___ Task inputs

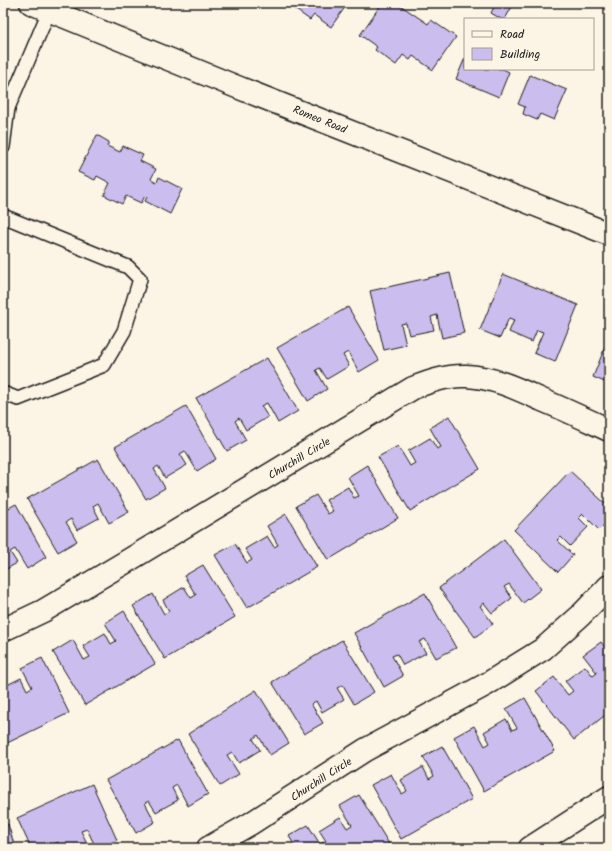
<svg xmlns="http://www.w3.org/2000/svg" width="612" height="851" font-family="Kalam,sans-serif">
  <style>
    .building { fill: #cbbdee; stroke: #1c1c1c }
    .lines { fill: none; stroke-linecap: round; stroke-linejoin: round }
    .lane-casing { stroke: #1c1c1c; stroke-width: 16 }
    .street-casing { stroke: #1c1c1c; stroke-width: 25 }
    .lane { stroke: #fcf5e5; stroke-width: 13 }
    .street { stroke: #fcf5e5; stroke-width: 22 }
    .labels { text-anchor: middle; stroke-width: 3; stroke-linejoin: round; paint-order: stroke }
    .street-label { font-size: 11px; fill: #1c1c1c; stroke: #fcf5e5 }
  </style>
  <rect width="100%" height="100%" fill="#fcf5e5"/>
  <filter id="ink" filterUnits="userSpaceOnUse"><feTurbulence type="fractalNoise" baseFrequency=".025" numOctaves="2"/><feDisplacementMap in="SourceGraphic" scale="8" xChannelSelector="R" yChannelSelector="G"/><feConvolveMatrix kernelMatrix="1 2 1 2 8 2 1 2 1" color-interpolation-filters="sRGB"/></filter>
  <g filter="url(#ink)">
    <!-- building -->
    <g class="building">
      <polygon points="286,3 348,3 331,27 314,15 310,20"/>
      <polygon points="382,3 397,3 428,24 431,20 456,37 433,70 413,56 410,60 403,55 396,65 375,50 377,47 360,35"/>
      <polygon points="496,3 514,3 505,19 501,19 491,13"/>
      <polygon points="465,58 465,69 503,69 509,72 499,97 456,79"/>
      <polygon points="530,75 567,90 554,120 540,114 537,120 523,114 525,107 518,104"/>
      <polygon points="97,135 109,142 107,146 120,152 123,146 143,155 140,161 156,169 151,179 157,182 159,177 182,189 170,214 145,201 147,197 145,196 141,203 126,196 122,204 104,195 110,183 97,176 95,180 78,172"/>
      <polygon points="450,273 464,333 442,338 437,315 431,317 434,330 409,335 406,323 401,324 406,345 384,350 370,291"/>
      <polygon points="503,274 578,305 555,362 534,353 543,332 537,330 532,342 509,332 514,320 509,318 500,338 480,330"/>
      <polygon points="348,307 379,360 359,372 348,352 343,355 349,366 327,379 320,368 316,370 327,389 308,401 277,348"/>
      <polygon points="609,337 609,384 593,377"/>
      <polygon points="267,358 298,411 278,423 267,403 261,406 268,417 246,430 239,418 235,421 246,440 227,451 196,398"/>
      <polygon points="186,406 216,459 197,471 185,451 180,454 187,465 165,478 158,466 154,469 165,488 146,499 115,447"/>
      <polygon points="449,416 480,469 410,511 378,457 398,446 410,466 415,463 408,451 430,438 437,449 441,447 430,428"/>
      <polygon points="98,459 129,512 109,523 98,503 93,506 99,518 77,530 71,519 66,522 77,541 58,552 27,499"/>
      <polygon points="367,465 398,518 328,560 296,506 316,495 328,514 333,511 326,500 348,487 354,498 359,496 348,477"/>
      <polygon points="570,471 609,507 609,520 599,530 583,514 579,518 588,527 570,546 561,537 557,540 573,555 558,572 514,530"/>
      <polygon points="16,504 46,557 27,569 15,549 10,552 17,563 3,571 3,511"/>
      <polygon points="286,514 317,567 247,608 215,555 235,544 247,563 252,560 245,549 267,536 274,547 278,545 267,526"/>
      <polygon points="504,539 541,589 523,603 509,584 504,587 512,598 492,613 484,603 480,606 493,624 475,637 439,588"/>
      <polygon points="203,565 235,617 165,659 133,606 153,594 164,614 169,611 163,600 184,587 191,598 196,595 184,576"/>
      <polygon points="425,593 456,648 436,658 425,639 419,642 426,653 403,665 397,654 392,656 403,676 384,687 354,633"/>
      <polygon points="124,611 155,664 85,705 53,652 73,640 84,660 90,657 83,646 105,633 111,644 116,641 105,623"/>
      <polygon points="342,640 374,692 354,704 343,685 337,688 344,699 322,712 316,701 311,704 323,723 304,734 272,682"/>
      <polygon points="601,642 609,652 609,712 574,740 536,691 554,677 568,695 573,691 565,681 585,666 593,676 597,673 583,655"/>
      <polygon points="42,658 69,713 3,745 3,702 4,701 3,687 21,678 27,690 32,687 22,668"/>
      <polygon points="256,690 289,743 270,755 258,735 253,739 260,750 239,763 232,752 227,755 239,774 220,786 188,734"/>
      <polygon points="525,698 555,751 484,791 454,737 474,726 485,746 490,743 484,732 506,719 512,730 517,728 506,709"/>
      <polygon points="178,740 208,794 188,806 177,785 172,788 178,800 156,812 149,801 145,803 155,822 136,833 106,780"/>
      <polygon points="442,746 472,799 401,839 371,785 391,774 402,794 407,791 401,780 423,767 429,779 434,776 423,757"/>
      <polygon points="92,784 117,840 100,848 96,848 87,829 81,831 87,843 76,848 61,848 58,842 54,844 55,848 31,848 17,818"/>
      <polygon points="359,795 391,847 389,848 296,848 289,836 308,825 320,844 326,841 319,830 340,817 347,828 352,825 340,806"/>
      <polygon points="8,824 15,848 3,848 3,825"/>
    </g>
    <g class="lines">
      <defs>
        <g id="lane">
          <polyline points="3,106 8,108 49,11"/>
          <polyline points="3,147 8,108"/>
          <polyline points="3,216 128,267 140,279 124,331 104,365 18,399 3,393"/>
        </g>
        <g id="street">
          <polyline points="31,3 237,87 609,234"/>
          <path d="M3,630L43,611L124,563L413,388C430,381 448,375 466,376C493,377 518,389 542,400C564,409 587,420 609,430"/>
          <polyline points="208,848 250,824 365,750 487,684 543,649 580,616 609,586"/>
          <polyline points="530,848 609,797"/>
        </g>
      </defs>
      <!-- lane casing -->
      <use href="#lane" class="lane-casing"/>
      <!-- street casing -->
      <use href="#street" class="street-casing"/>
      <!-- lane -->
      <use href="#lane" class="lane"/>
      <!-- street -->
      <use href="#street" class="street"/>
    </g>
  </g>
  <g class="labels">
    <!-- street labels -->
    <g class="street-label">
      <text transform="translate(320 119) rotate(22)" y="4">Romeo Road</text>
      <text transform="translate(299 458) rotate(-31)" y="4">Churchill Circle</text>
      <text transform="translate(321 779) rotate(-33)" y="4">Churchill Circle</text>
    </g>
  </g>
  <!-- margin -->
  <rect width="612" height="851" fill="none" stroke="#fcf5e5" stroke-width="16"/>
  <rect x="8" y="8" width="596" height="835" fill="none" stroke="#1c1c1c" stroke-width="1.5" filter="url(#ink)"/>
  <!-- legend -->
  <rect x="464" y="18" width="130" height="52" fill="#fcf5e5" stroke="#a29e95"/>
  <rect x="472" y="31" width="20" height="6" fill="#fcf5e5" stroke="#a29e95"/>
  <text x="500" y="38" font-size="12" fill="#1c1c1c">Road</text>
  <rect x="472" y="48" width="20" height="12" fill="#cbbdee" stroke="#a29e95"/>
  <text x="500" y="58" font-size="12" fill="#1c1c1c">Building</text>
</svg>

______
___ Task inputs

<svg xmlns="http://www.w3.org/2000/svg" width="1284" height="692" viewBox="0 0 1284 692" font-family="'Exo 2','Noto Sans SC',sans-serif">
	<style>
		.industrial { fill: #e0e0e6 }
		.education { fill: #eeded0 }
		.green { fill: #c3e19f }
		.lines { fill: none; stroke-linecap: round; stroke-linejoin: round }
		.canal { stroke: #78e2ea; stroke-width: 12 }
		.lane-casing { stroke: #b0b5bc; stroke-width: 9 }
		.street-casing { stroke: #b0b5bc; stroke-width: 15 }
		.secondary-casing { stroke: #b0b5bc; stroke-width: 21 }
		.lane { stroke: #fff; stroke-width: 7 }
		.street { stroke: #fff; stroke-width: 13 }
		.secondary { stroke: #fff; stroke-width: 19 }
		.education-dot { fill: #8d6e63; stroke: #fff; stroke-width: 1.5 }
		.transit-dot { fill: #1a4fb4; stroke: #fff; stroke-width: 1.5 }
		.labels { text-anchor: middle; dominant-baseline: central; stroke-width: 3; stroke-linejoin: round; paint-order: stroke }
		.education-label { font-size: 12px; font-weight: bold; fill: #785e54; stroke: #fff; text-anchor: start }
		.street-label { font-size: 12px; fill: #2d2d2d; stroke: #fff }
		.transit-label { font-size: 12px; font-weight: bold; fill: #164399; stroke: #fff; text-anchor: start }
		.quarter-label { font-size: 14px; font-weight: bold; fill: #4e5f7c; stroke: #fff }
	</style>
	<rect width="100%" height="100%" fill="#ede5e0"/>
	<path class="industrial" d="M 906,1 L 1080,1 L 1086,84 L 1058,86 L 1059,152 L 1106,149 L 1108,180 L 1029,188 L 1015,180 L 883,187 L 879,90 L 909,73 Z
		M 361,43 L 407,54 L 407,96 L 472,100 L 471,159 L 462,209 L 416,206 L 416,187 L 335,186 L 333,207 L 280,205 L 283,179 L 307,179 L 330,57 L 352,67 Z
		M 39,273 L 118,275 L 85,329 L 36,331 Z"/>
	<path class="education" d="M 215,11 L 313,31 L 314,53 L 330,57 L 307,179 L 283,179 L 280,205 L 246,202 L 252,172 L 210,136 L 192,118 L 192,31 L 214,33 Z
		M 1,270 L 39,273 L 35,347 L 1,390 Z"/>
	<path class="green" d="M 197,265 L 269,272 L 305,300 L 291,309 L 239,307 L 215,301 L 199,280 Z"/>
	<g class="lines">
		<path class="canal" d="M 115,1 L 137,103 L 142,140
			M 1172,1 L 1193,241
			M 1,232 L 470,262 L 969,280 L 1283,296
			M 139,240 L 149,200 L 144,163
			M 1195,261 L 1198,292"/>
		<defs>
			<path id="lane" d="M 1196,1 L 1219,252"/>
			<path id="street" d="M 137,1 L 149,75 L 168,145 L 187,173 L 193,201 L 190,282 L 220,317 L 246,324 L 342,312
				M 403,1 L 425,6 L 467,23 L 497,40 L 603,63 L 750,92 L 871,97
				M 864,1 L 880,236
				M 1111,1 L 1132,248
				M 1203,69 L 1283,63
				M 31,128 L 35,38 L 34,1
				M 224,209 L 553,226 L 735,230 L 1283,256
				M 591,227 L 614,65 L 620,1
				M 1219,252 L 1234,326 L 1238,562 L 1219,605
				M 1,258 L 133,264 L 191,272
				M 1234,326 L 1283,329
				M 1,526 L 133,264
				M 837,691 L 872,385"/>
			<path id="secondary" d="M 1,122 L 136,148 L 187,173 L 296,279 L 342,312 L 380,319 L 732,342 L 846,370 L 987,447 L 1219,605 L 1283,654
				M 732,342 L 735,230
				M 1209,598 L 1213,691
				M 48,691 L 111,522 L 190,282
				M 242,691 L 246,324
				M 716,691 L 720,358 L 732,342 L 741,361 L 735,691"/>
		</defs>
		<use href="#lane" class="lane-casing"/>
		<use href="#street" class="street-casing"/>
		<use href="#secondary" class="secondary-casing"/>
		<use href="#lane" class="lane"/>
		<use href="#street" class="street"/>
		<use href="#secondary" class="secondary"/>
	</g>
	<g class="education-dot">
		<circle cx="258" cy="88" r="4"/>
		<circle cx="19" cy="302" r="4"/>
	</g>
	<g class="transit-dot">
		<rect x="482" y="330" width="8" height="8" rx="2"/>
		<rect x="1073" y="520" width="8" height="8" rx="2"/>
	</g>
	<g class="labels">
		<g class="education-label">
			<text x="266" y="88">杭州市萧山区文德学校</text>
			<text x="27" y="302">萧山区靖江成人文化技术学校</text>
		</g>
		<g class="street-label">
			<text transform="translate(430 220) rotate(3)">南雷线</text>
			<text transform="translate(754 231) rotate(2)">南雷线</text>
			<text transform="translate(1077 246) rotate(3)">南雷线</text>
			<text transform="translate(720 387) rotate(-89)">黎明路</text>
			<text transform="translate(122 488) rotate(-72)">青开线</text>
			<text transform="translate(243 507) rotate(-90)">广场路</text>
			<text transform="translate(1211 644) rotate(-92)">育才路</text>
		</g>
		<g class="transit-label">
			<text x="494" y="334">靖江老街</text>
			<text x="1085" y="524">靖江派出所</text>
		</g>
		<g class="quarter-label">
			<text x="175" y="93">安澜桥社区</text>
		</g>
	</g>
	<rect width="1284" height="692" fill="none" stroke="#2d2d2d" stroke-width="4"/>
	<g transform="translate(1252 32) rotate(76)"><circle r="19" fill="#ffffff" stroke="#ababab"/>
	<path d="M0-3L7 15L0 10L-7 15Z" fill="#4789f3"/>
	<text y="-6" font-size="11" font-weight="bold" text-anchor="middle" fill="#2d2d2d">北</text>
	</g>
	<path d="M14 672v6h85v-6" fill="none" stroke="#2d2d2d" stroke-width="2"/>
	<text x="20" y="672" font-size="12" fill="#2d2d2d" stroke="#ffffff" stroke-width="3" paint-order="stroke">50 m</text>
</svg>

______

Work task:
Transcribe the records above exactly, beginning at the line that contains "#1c1c1c; stroke-width: 25" and ending with the line that contains "middle; stroke-width: 3;", both included, and nothing else.

Output for this exercise:
    .street-casing { stroke: #1c1c1c; stroke-width: 25 }
    .lane { stroke: #fcf5e5; stroke-width: 13 }
    .street { stroke: #fcf5e5; stroke-width: 22 }
    .labels { text-anchor: middle; stroke-width: 3; stroke-linejoin: round; paint-order: stroke }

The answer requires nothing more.